Question: I am writing a report about RSI for my health course at college and I’m wondering if anyone knows of any vaguely academic articles written about RSI. I’m especially interested in the issue of RSI as an “illegitimate” illness i.e. not recognized – and the impact this has on people living with RSI. I’d also be interested to know what people on the list think about this , how it affects you, personal experiences etc.
Also thanks to everyone who responded to my posting when I was not coping with my RSI. I’m feeling mentally a bit better now, persevering with college and have just got my appointment for the pain management centre at St Thomas’s.
Answer 1: When writing about RSI you have to be careful about what you mean by the term ‘RSI’. Do you mean RSI the umbrella term for the collection of conditions including: Carpal Tunnel Syndrome, Tennis Elbow, Tenosynovitis, Tendinitis, Bursitis, Thoracic outlet syndrome, Cubital tunnel syndrome etc in which case you cannot really say it is not recognized, as most doctors recognize these conditions.

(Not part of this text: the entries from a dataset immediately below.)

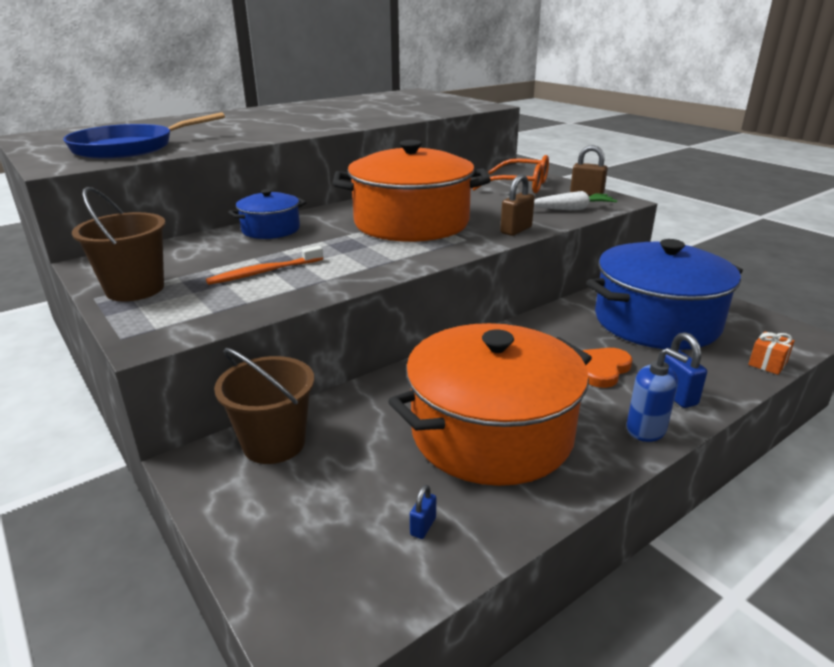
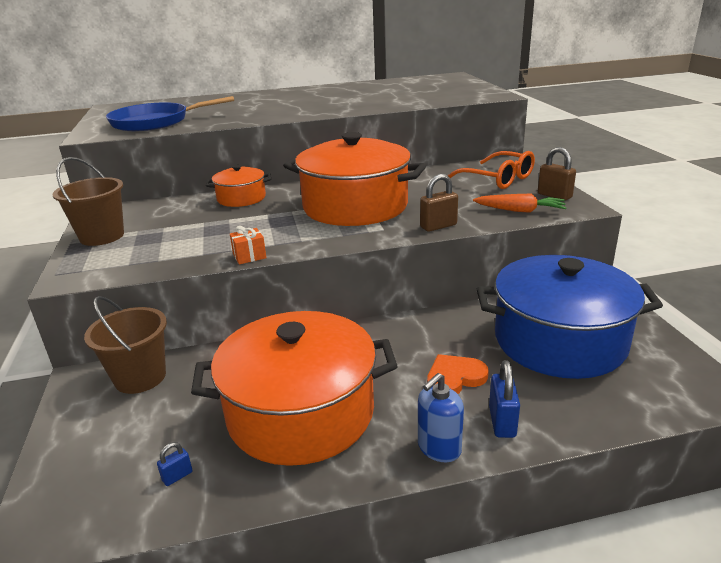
camera: 25 degrees right, 0 degrees up
orange toothbrush [206,246,323,285] -> none
blue pot [228,189,307,239] -> orange pot [206,165,271,207]
white carrot [534,191,617,210] -> orange carrot [473,194,566,213]
blue soap dispenser [626,348,689,442] -> blue soap dispenser turned 75 degrees clockwise [418,373,464,462]
orange gift [748,331,795,375] -> orange gift moved to [230,226,266,264]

In this case, RSI itself, is not, strictly, a medical condition.
Or do you mean ‘diffuse RSI’ – multiple areas of diffuse pain in the muscles and other soft tissues? This is the condition some doctors have problems with.

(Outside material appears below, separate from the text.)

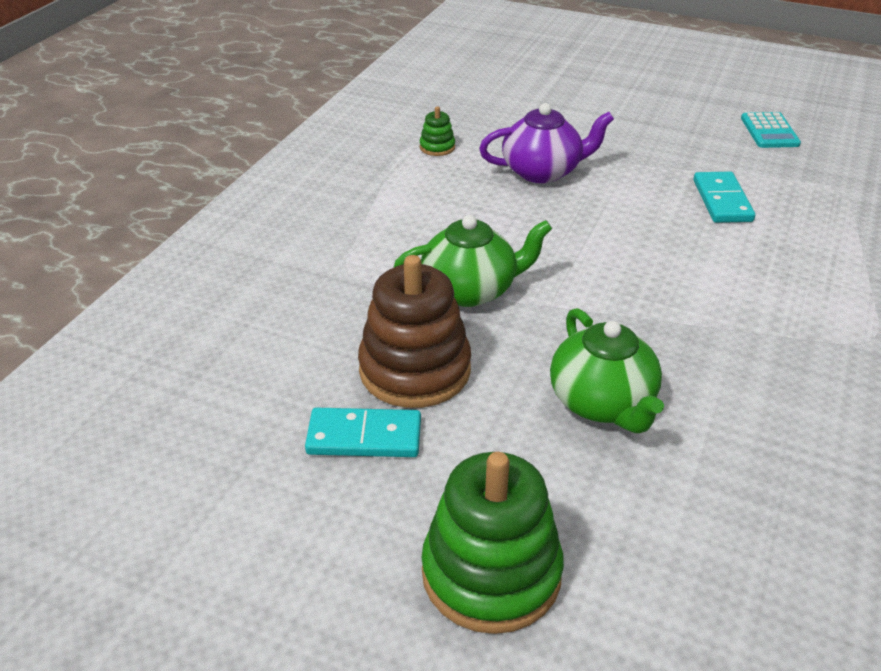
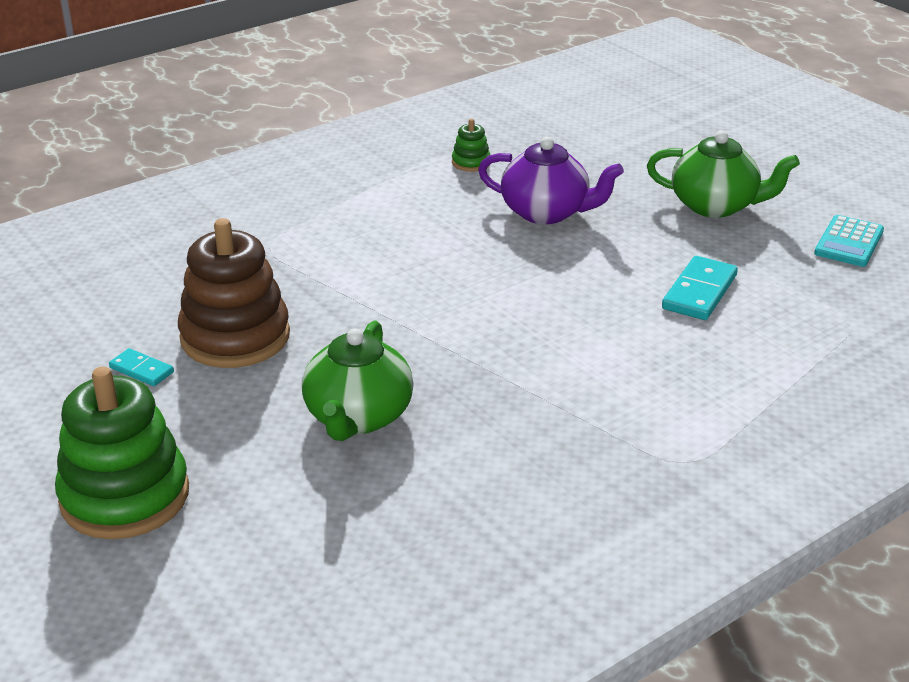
camera: 30 degrees right, 5 degrees down
turquoise domino [305,408,421,457] -> turquoise domino [109,348,174,386], size x0.59
green teapot [393,215,552,307] -> green teapot moved to [647,131,800,218]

Answer 2: I was lent a copy of a research article or draft mini-thesis not sure exactly what by Joyce E. Canaan at the School of Sociology, Faculty of Health and Social Sciences, University of Central England, Perry Barr, Birmingham B42 2SU. It was called ‘In the Hand or In the Head? Exploring the Process of getting RSI”. I don’t think it’s that recent – ie it reads as though it was written around 1996. But why not write to her and see what. It certainly seems as if what she is writing about fits with what you want.
Personally, no-one I’ve ever been to see in the medical line, including my GP, has ever thought I had an illegitimate illness or not taken it seriously or thought it was not real. My probs began seriously in 94. Maybe I’m lucky. But it must be getting less, for people with RSI to have their condition dismissed.
Answer 3: I deal with RSI daily. In my roll as a Safety Advisor, we deal with ergonomic evaluations in the hopes of preventing this affliction. It is my personal opinion that RSI can be totally prevented if workers were made aware of its causes and prevention. This could be part of the reason for the controversy.